**WHAT TO DO**
Restate the data word for word. Leave the pictures out.

**Records from a dataset**
● ● ●

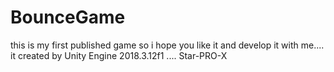 # BounceGame
this is my first published game so i hope you like it and develop it with me.... it created by Unity Engine 2018.3.12f1 .... Star-PRO-X
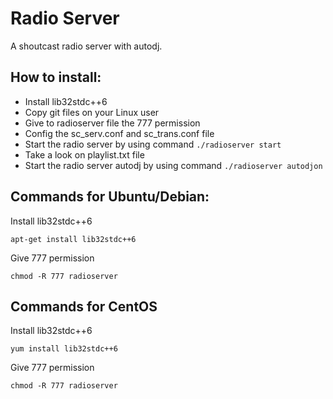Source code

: # Radio Server
A shoutcast radio server with autodj.

## How to install:
- Install lib32stdc++6
- Copy git files on your Linux user
- Give to radioserver file the 777 permission
- Config the sc_serv.conf and sc_trans.conf file
- Start the radio server by using command `./radioserver start`
- Take a look on playlist.txt file
- Start the radio server autodj by using command `./radioserver autodjon`

## Commands for Ubuntu/Debian:
Install lib32stdc++6

`apt-get install lib32stdc++6`

Give 777 permission

`chmod -R 777 radioserver`

## Commands for CentOS
Install lib32stdc++6

`yum install lib32stdc++6`

Give 777 permission

`chmod -R 777 radioserver`
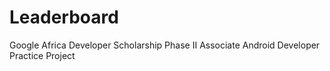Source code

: # Leaderboard
Google Africa Developer Scholarship Phase II Associate Android Developer Practice Project
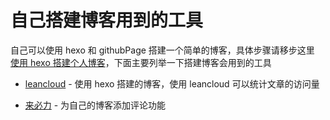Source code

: # 自己搭建博客用到的工具

自己可以使用 hexo 和 githubPage 搭建一个简单的博客，具体步骤请移步这里 [使用 hexo 搭建个人博客](https://blog.csdn.net/qq_33699981/article/details/72716951)，下面主要列举一下搭建博客会用到的工具

- [leancloud](https://leancloud.cn/dashboard/applist.html#/apps) - 使用 hexo 搭建的博客，使用 leancloud 可以统计文章的访问量

- [来必力](https://livere.com/login_form) - 为自己的博客添加评论功能
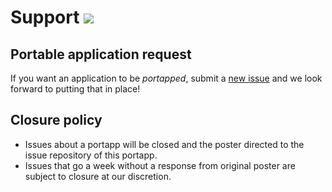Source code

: # Support [![](https://isitmaintained.com/badge/resolution/portapps/portapps.svg)](https://isitmaintained.com/project/portapps/portapps)

## Portable application request

If you want an application to be *portapped*, submit a [new issue](https://github.com/portapps/portapps/issues/new) and we look forward to putting that in place!

## Closure policy

* Issues about a portapp will be closed and the poster directed to the issue repository of this portapp. 
* Issues that go a week without a response from original poster are subject to closure at our discretion.

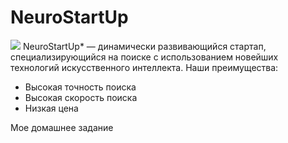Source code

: # NeuroStartUp
![](https://netology-code.github.io/git-homeworks/introduction/assets/logo.png)
NeuroStartUp* — динамически развивающийся стартап, специализирующийся на поиске с использованием новейших технологий искусственного интеллекта.
Наши преимущества:
  * Высокая точность поиска
  * Высокая скорость поиска
  * Низкая цена

Мое домашнее задание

● ● ●

**THE COMPLETED TASK**
 # BounceGame
this is my first published game so i hope you like it and develop it with me.... it created by Unity Engine 2018.3.12f1 .... Star-PRO-X
Source code

: # Radio Server
A shoutcast radio server with autodj.

## How to install:
- Install lib32stdc++6
- Copy git files on your Linux user
- Give to radioserver file the 777 permission
- Config the sc_serv.conf and sc_trans.conf file
- Start the radio server by using command `./radioserver start`
- Take a look on playlist.txt file
- Start the radio server autodj by using command `./radioserver autodjon`

## Commands for Ubuntu/Debian:
Install lib32stdc++6

`apt-get install lib32stdc++6`

Give 777 permission

`chmod -R 777 radioserver`

## Commands for CentOS
Install lib32stdc++6

`yum install lib32stdc++6`

Give 777 permission

`chmod -R 777 radioserver`
Source code

: # Leaderboard
Google Africa Developer Scholarship Phase II Associate Android Developer Practice Project
Source code

: # 自己搭建博客用到的工具

自己可以使用 hexo 和 githubPage 搭建一个简单的博客，具体步骤请移步这里 [使用 hexo 搭建个人博客](https://blog.csdn.net/qq_33699981/article/details/72716951)，下面主要列举一下搭建博客会用到的工具

- [leancloud](https://leancloud.cn/dashboard/applist.html#/apps) - 使用 hexo 搭建的博客，使用 leancloud 可以统计文章的访问量

- [来必力](https://livere.com/login_form) - 为自己的博客添加评论功能
Source code

: # Support [![](https://isitmaintained.com/badge/resolution/portapps/portapps.svg)](https://isitmaintained.com/project/portapps/portapps)

## Portable application request

If you want an application to be *portapped*, submit a [new issue](https://github.com/portapps/portapps/issues/new) and we look forward to putting that in place!

## Closure policy

* Issues about a portapp will be closed and the poster directed to the issue repository of this portapp. 
* Issues that go a week without a response from original poster are subject to closure at our discretion.

Source code

: # NeuroStartUp
![](https://netology-code.github.io/git-homeworks/introduction/assets/logo.png)
NeuroStartUp* — динамически развивающийся стартап, специализирующийся на поиске с использованием новейших технологий искусственного интеллекта.
Наши преимущества:
  * Высокая точность поиска
  * Высокая скорость поиска
  * Низкая цена

Мое домашнее задание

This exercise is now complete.